AI / TAR & CAL
Artificial Intelligence (AI) is frequently used in popular platforms like Netflix, Amazon, and Google, but it can be very helpful in eDiscovery and litigation support projects as well.
An eDiscovery example of AI is mining a database to find a document similar to the one you're already looking at. AI can be helpful on projects of any size, provided that quality document text is available.
One of the confusing things about AI is the multiple terms used to refer to the number of processes that fall under its umbrella. It can be called advanced analytics, clustering, predictive coding, find similar, email threading, near-duplication, data mining, and data aggregation. In general, all of these analytics rely upon "machine learning." There are two types of machine learning: supervised and unsupervised.
Supervised learning is where a human teaches the computer how to build an algorithm by training the system. Each time the user does this, the computer learns additional information, adjusts its algorithm, and is able to better predict what a human might choose next.
Predictive coding, Technology Assisted Review (TAR), and Continuous Active Learning (CAL) are examples of supervised machine learning. For instance, if an attorney is coding a set of documents as responsive for American football but non-responsive for soccer, the computer will learn based on the context of the coded documents that you're interested in American football and not soccer. It would indicate that a document about soccer would be unresponsive even if it contained the word football.

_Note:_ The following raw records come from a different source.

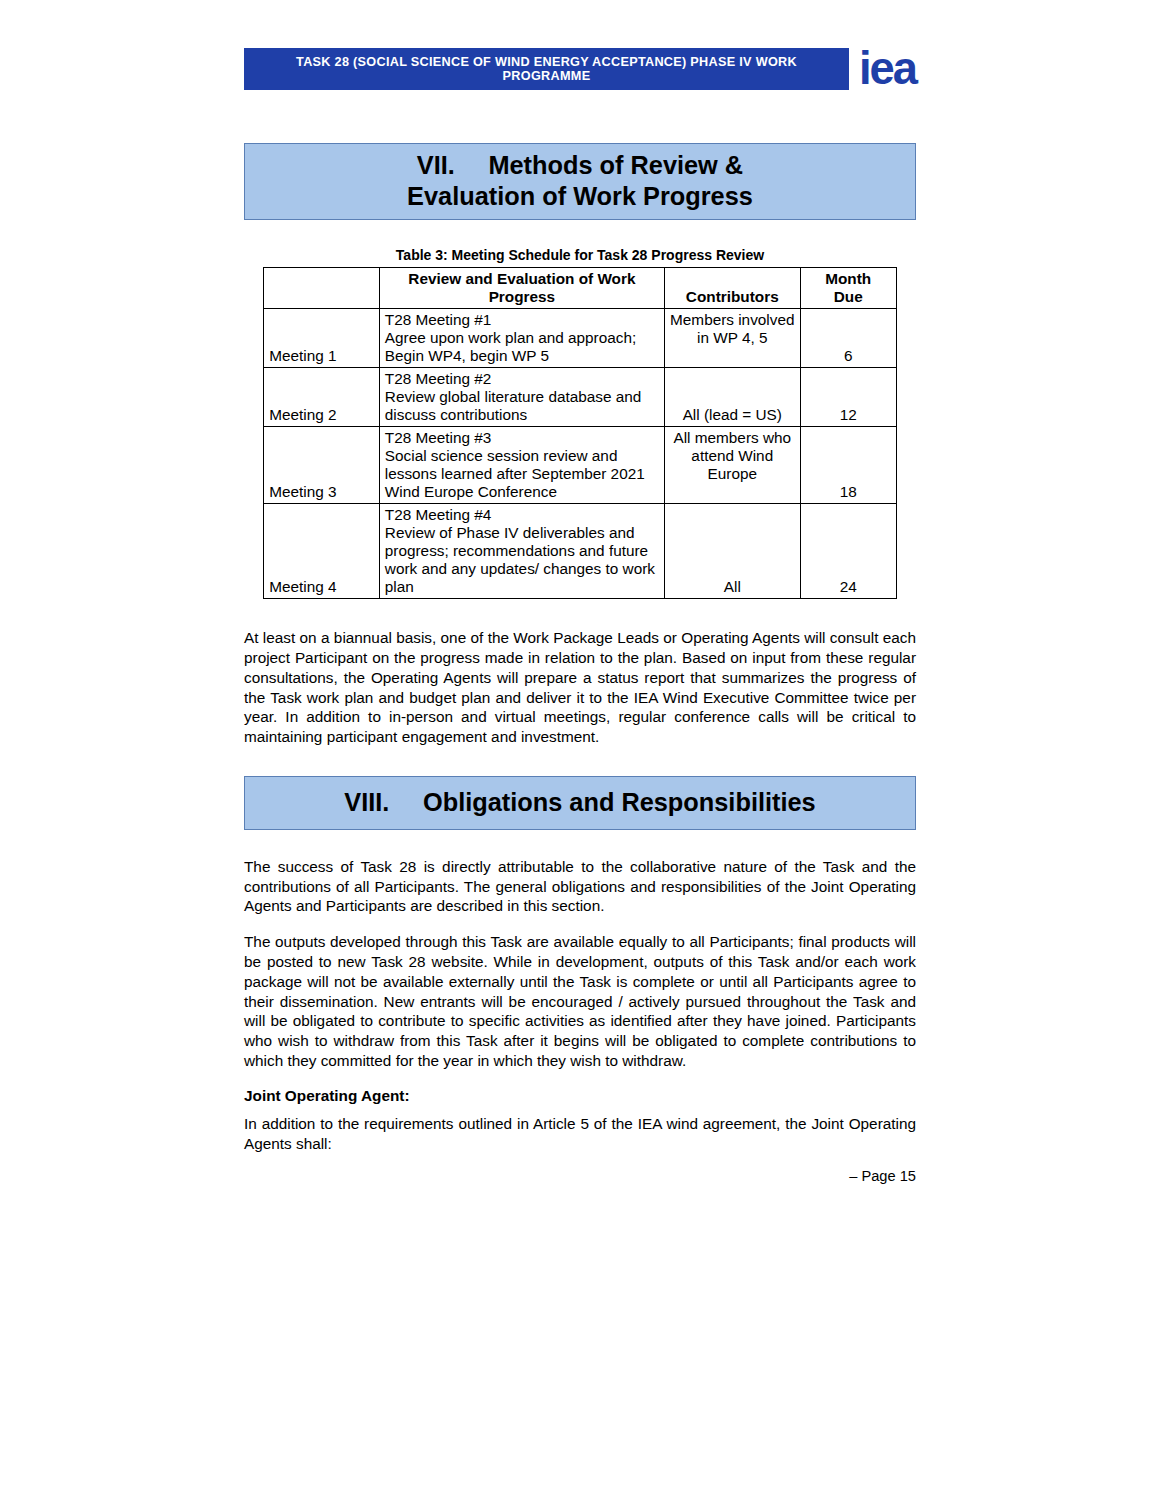Task 28 (Social Science of Wind Energy Acceptance) Phase IV Work Programme
iea
VII. Methods of Review &
Evaluation of Work Progress
Table 3: Meeting Schedule for Task 28 Progress Review
| | Review and Evaluation of Work Progress | Contributors | Month Due |
| --- | --- | --- | --- |
| Meeting 1 | T28 Meeting #1 Agree upon work plan and approach; Begin WP4, begin WP 5 | Members involved in WP 4, 5 | 6 |
| Meeting 2 | T28 Meeting #2 Review global literature database and discuss contributions | All (lead = US) | 12 |
| Meeting 3 | T28 Meeting #3 Social science session review and lessons learned after September 2021 Wind Europe Conference | All members who attend Wind Europe | 18 |
| Meeting 4 | T28 Meeting #4 Review of Phase IV deliverables and progress; recommendations and future work and any updates/ changes to work plan | All | 24 |
At least on a biannual basis, one of the Work Package Leads or Operating Agents will consult each project Participant on the progress made in relation to the plan. Based on input from these regular consultations, the Operating Agents will prepare a status report that summarizes the progress of the Task work plan and budget plan and deliver it to the IEA Wind Executive Committee twice per year. In addition to in-person and virtual meetings, regular conference calls will be critical to maintaining participant engagement and investment.
VIII. Obligations and Responsibilities
The success of Task 28 is directly attributable to the collaborative nature of the Task and the contributions of all Participants. The general obligations and responsibilities of the Joint Operating Agents and Participants are described in this section.
The outputs developed through this Task are available equally to all Participants; final products will be posted to new Task 28 website. While in development, outputs of this Task and/or each work package will not be available externally until the Task is complete or until all Participants agree to their dissemination. New entrants will be encouraged / actively pursued throughout the Task and will be obligated to contribute to specific activities as identified after they have joined. Participants who wish to withdraw from this Task after it begins will be obligated to complete contributions to which they committed for the year in which they wish to withdraw.
Joint Operating Agent:
In addition to the requirements outlined in Article 5 of the IEA wind agreement, the Joint Operating Agents shall:
– Page 15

CAL belongs in a unique category of supervised learning. CAL trains on every action the user takes, one code at a time, rather than learning on discrete sets. CAL can suggest the next document to review in order to further its training rather than just choosing the next document in the set. This allows a CAL system to train quickly and efficiently.

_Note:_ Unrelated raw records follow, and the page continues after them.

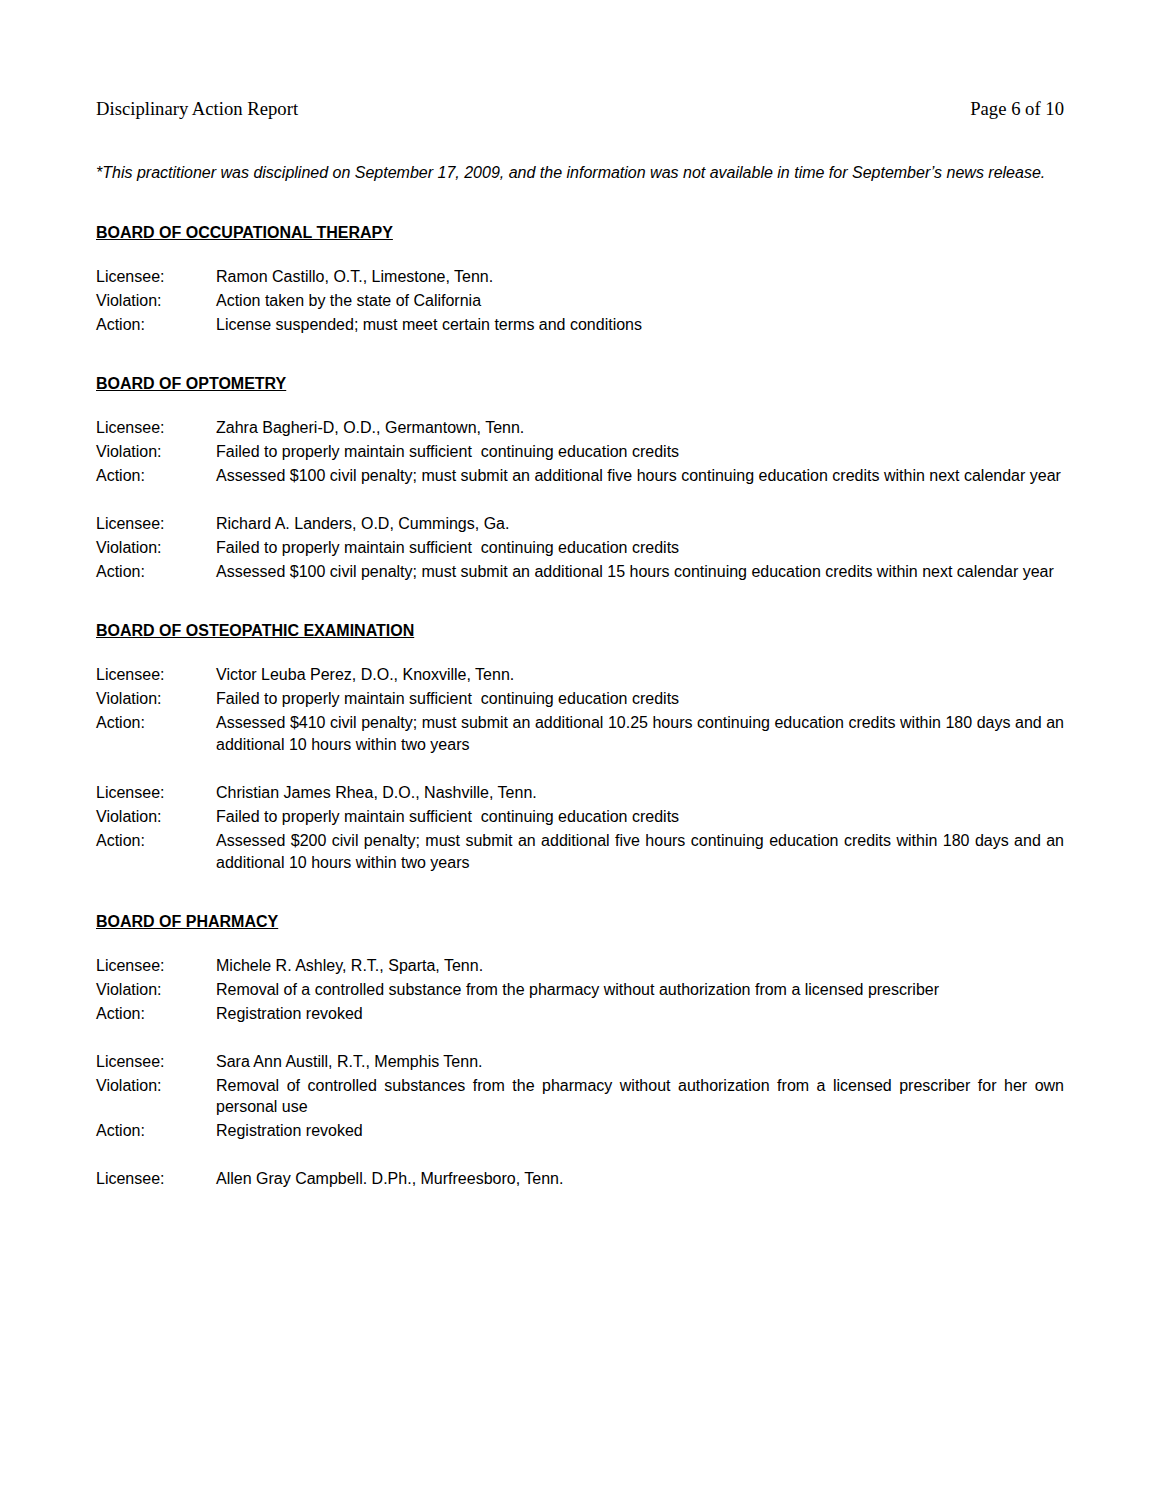Disciplinary Action Report Page 6 of 10
*This practitioner was disciplined on September 17, 2009, and the information was not available in time for September’s news release.
BOARD OF OCCUPATIONAL THERAPY
| Licensee: | Ramon Castillo, O.T., Limestone, Tenn. |
| Violation: | Action taken by the state of California |
| Action: | License suspended; must meet certain terms and conditions |
BOARD OF OPTOMETRY
| Licensee: | Zahra Bagheri-D, O.D., Germantown, Tenn. |
| Violation: | Failed to properly maintain sufficient continuing education credits |
| Action: | Assessed $100 civil penalty; must submit an additional five hours continuing education credits within next calendar year |
| Licensee: | Richard A. Landers, O.D, Cummings, Ga. |
| Violation: | Failed to properly maintain sufficient continuing education credits |
| Action: | Assessed $100 civil penalty; must submit an additional 15 hours continuing education credits within next calendar year |
BOARD OF OSTEOPATHIC EXAMINATION
| Licensee: | Victor Leuba Perez, D.O., Knoxville, Tenn. |
| Violation: | Failed to properly maintain sufficient continuing education credits |
| Action: | Assessed $410 civil penalty; must submit an additional 10.25 hours continuing education credits within 180 days and an additional 10 hours within two years |
| Licensee: | Christian James Rhea, D.O., Nashville, Tenn. |
| Violation: | Failed to properly maintain sufficient continuing education credits |
| Action: | Assessed $200 civil penalty; must submit an additional five hours continuing education credits within 180 days and an additional 10 hours within two years |
BOARD OF PHARMACY
| Licensee: | Michele R. Ashley, R.T., Sparta, Tenn. |
| Violation: | Removal of a controlled substance from the pharmacy without authorization from a licensed prescriber |
| Action: | Registration revoked |
| Licensee: | Sara Ann Austill, R.T., Memphis Tenn. |
| Violation: | Removal of controlled substances from the pharmacy without authorization from a licensed prescriber for her own personal use |
| Action: | Registration revoked |
| Licensee: | Allen Gray Campbell. D.Ph., Murfreesboro, Tenn. |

Supervised learning is best applied when you are certain what codes you want to train the system on and that those definitions will not change during training. The performance of unsupervised learning techniques is not effected by changing codes since it is not reliant on human input.

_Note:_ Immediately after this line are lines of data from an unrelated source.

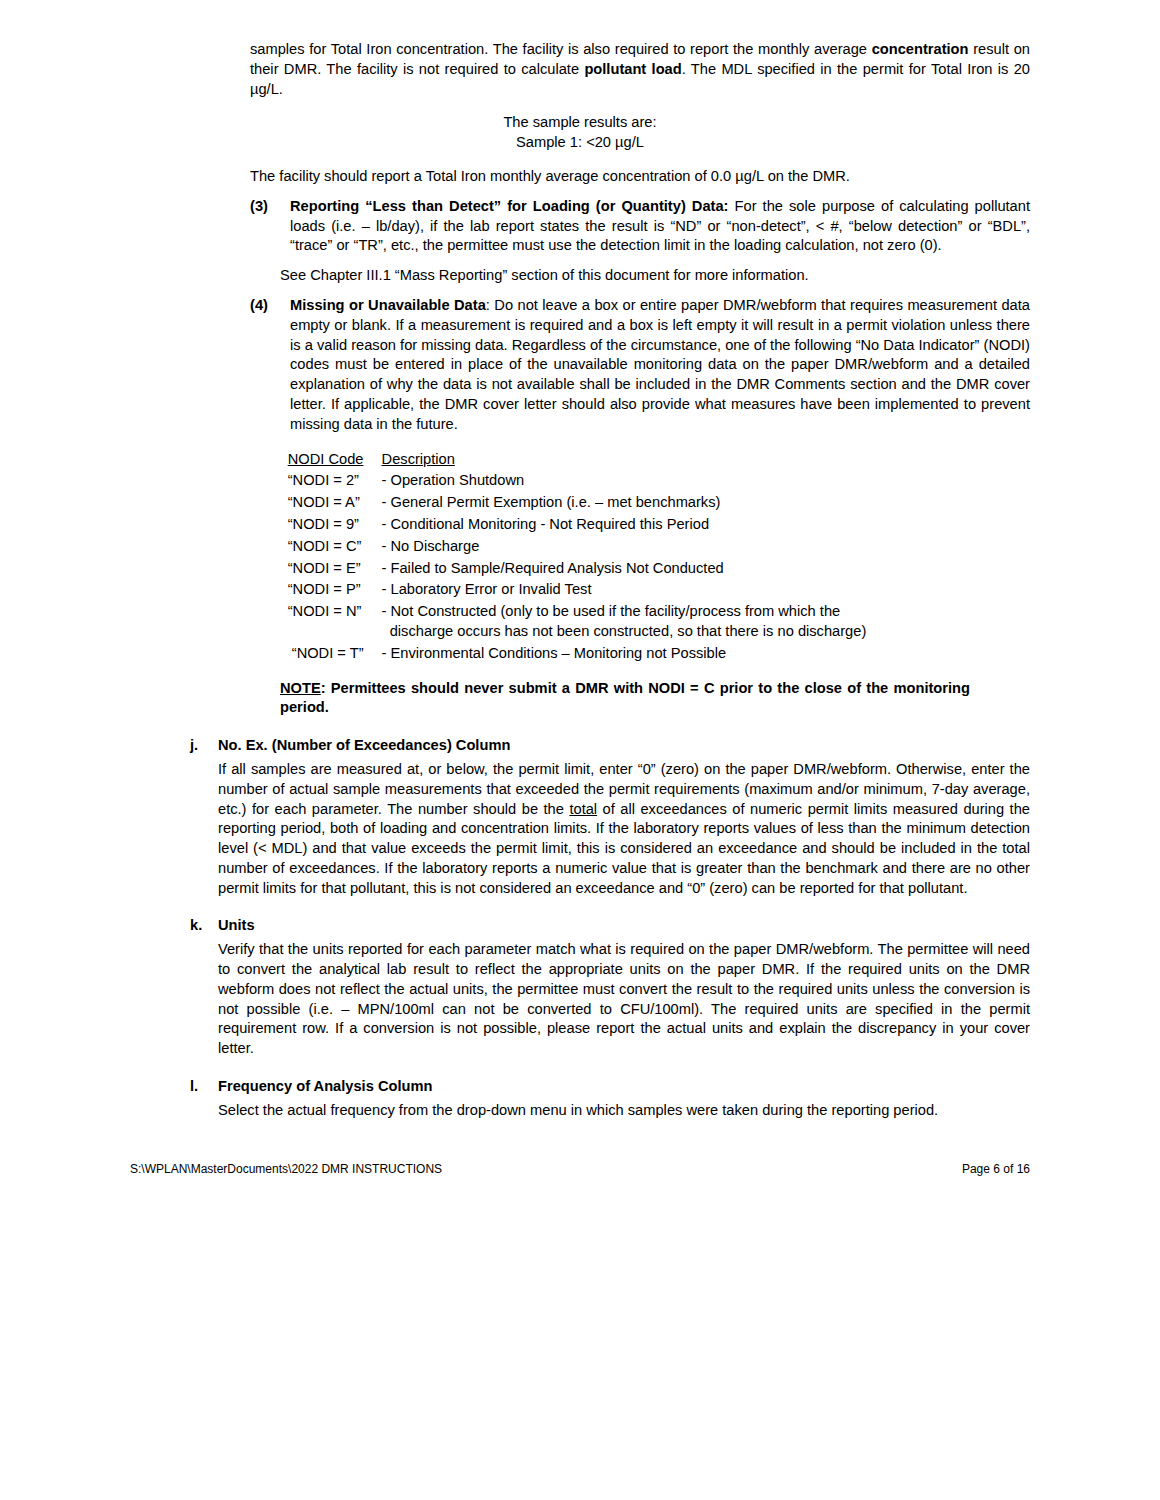samples for Total Iron concentration. The facility is also required to report the monthly average concentration result on their DMR. The facility is not required to calculate pollutant load. The MDL specified in the permit for Total Iron is 20 µg/L.
The sample results are:
Sample 1: <20 µg/L
The facility should report a Total Iron monthly average concentration of 0.0 µg/L on the DMR.
(3)
Reporting “Less than Detect” for Loading (or Quantity) Data: For the sole purpose of calculating pollutant loads (i.e. – lb/day), if the lab report states the result is “ND” or “non-detect”, < #, “below detection” or “BDL”, “trace” or “TR”, etc., the permittee must use the detection limit in the loading calculation, not zero (0).
See Chapter III.1 “Mass Reporting” section of this document for more information.
(4)
Missing or Unavailable Data: Do not leave a box or entire paper DMR/webform that requires measurement data empty or blank. If a measurement is required and a box is left empty it will result in a permit violation unless there is a valid reason for missing data. Regardless of the circumstance, one of the following “No Data Indicator” (NODI) codes must be entered in place of the unavailable monitoring data on the paper DMR/webform and a detailed explanation of why the data is not available shall be included in the DMR Comments section and the DMR cover letter. If applicable, the DMR cover letter should also provide what measures have been implemented to prevent missing data in the future.
| NODI Code | Description |
| “NODI = 2” | - Operation Shutdown |
| “NODI = A” | - General Permit Exemption (i.e. – met benchmarks) |
| “NODI = 9” | - Conditional Monitoring - Not Required this Period |
| “NODI = C” | - No Discharge |
| “NODI = E” | - Failed to Sample/Required Analysis Not Conducted |
| “NODI = P” | - Laboratory Error or Invalid Test |
| “NODI = N” | - Not Constructed (only to be used if the facility/process from which the discharge occurs has not been constructed, so that there is no discharge) |
| “NODI = T” | - Environmental Conditions – Monitoring not Possible |
NOTE: Permittees should never submit a DMR with NODI = C prior to the close of the monitoring period.
j.
No. Ex. (Number of Exceedances) Column
If all samples are measured at, or below, the permit limit, enter “0” (zero) on the paper DMR/webform. Otherwise, enter the number of actual sample measurements that exceeded the permit requirements (maximum and/or minimum, 7-day average, etc.) for each parameter. The number should be the total of all exceedances of numeric permit limits measured during the reporting period, both of loading and concentration limits. If the laboratory reports values of less than the minimum detection level (< MDL) and that value exceeds the permit limit, this is considered an exceedance and should be included in the total number of exceedances. If the laboratory reports a numeric value that is greater than the benchmark and there are no other permit limits for that pollutant, this is not considered an exceedance and “0” (zero) can be reported for that pollutant.
k.
Units
Verify that the units reported for each parameter match what is required on the paper DMR/webform. The permittee will need to convert the analytical lab result to reflect the appropriate units on the paper DMR. If the required units on the DMR webform does not reflect the actual units, the permittee must convert the result to the required units unless the conversion is not possible (i.e. – MPN/100ml can not be converted to CFU/100ml). The required units are specified in the permit requirement row. If a conversion is not possible, please report the actual units and explain the discrepancy in your cover letter.
l.
Frequency of Analysis Column
Select the actual frequency from the drop-down menu in which samples were taken during the reporting period.
S:\WPLAN\MasterDocuments\2022 DMR INSTRUCTIONS
Page 6 of 16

Unsupervised learning is where the computer, using predetermined algorithms or training, attempts to categorize data without the need for human training. In eDiscovery, this technique is used for document clustering, find similar, and text near-duplication. The most visual example of unsupervised learning is clustering, where you can see groups of documents automatically categorized together. A cluster that was labeled as "sports" might have sub-groups of football, soccer, or tennis, each of which might include further subgroups about teams or locations. For eDiscovery purposes, think of this as a curated library of your documents. The visual depiction of documents allows you to navigate to the section of interest. This technique is also used to create samples of documents in order to determine what type of data is in the set.